Task to complete | From the line containing "nose: (370, 411)" down to the last line of the records below, copy every line exactly. Leave out everything before it.

Listed entries |
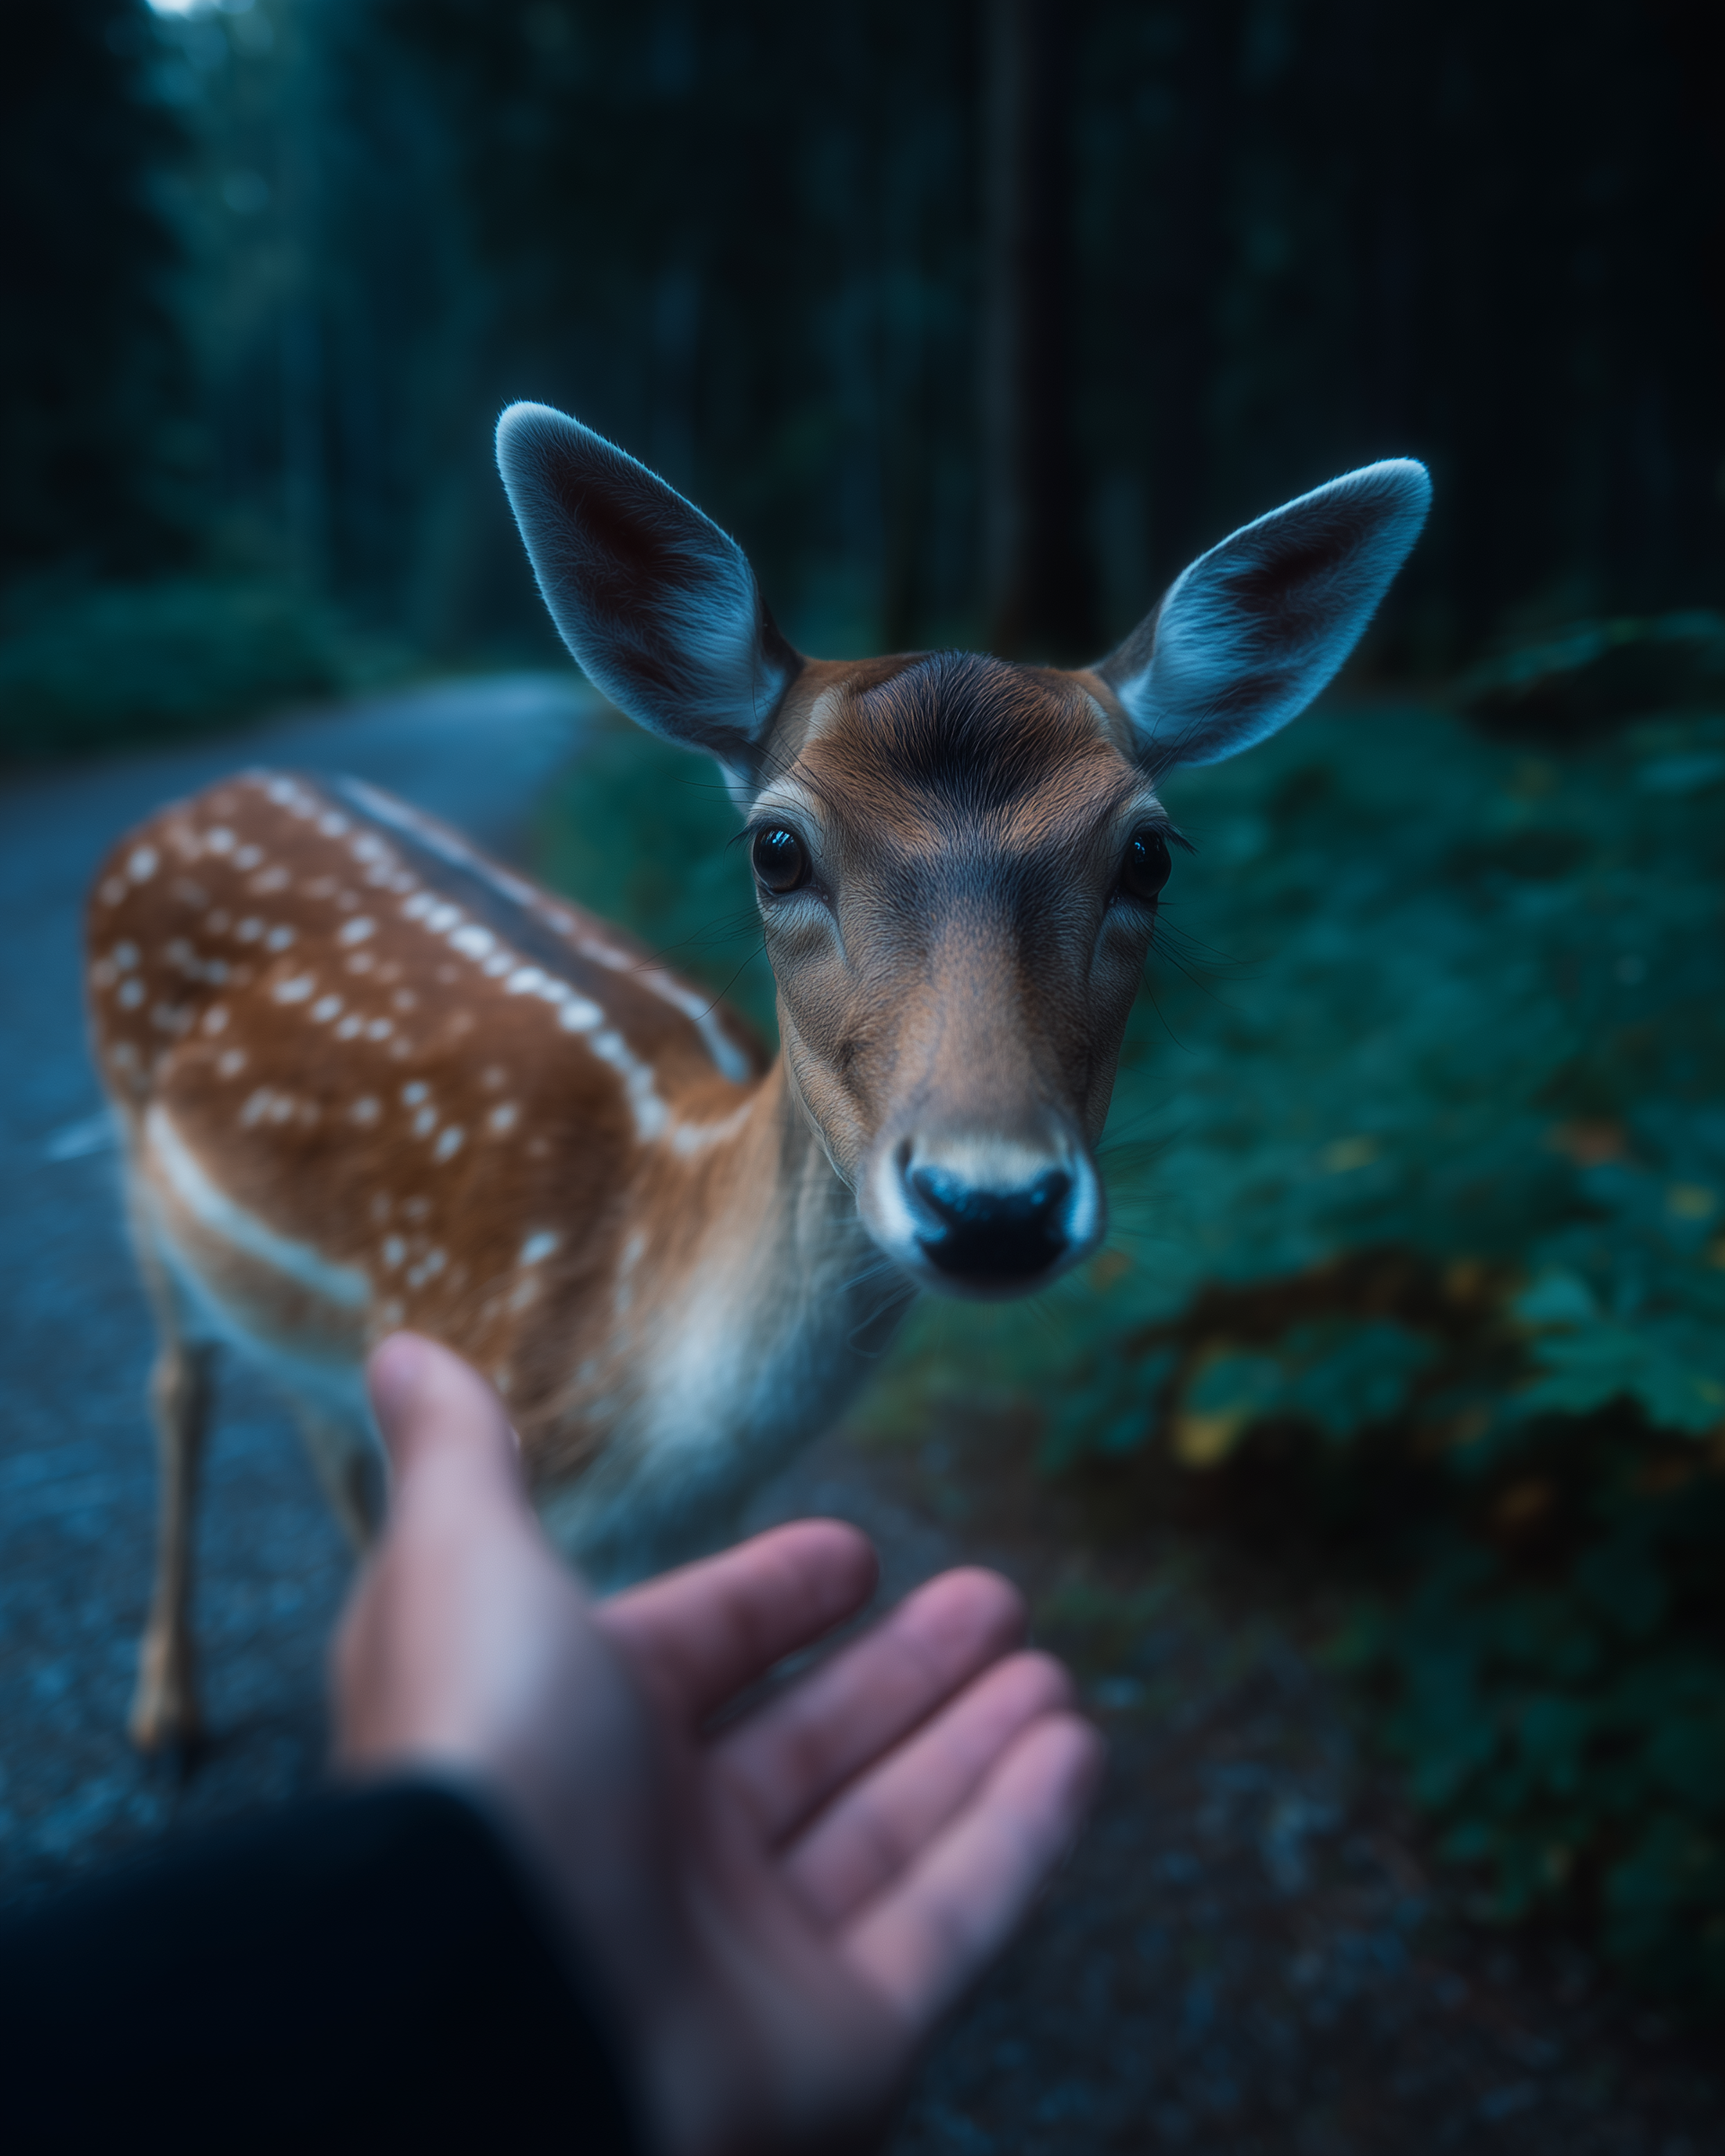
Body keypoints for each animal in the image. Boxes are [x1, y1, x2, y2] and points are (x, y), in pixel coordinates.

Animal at [86, 400, 1429, 1751]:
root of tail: (208, 791)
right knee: (175, 1382)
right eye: (776, 847)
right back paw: (165, 1706)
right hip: (135, 1158)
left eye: (1150, 853)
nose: (991, 1202)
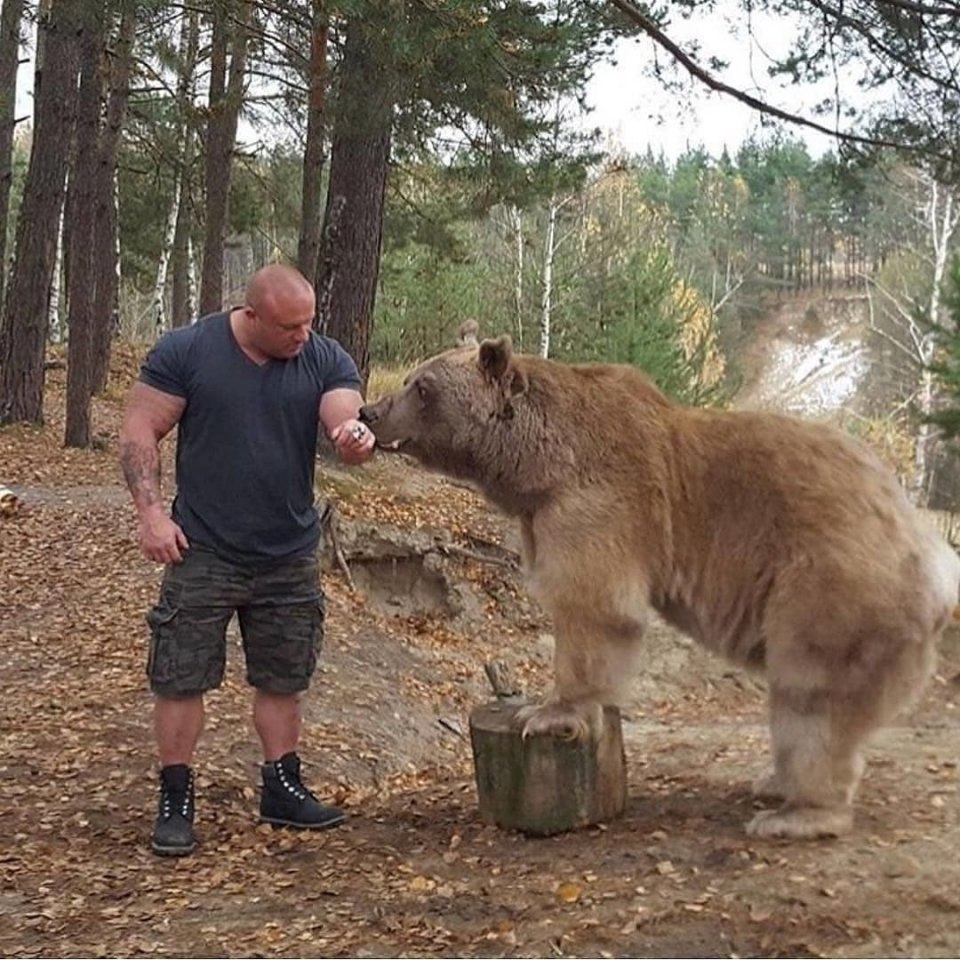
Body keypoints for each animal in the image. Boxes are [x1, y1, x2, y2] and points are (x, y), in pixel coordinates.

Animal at [360, 338, 960, 840]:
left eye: (422, 386)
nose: (370, 411)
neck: (540, 464)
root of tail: (931, 551)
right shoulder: (543, 515)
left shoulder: (601, 505)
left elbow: (595, 606)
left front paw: (549, 714)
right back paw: (775, 784)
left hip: (830, 584)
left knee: (813, 694)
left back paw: (795, 814)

Exercise output |
nose: (370, 411)
neck: (540, 464)
root of tail: (931, 551)
right shoulder: (543, 515)
left shoulder: (601, 505)
left elbow: (595, 606)
left front paw: (549, 714)
right back paw: (775, 784)
left hip: (830, 584)
left knee: (813, 694)
left back paw: (795, 814)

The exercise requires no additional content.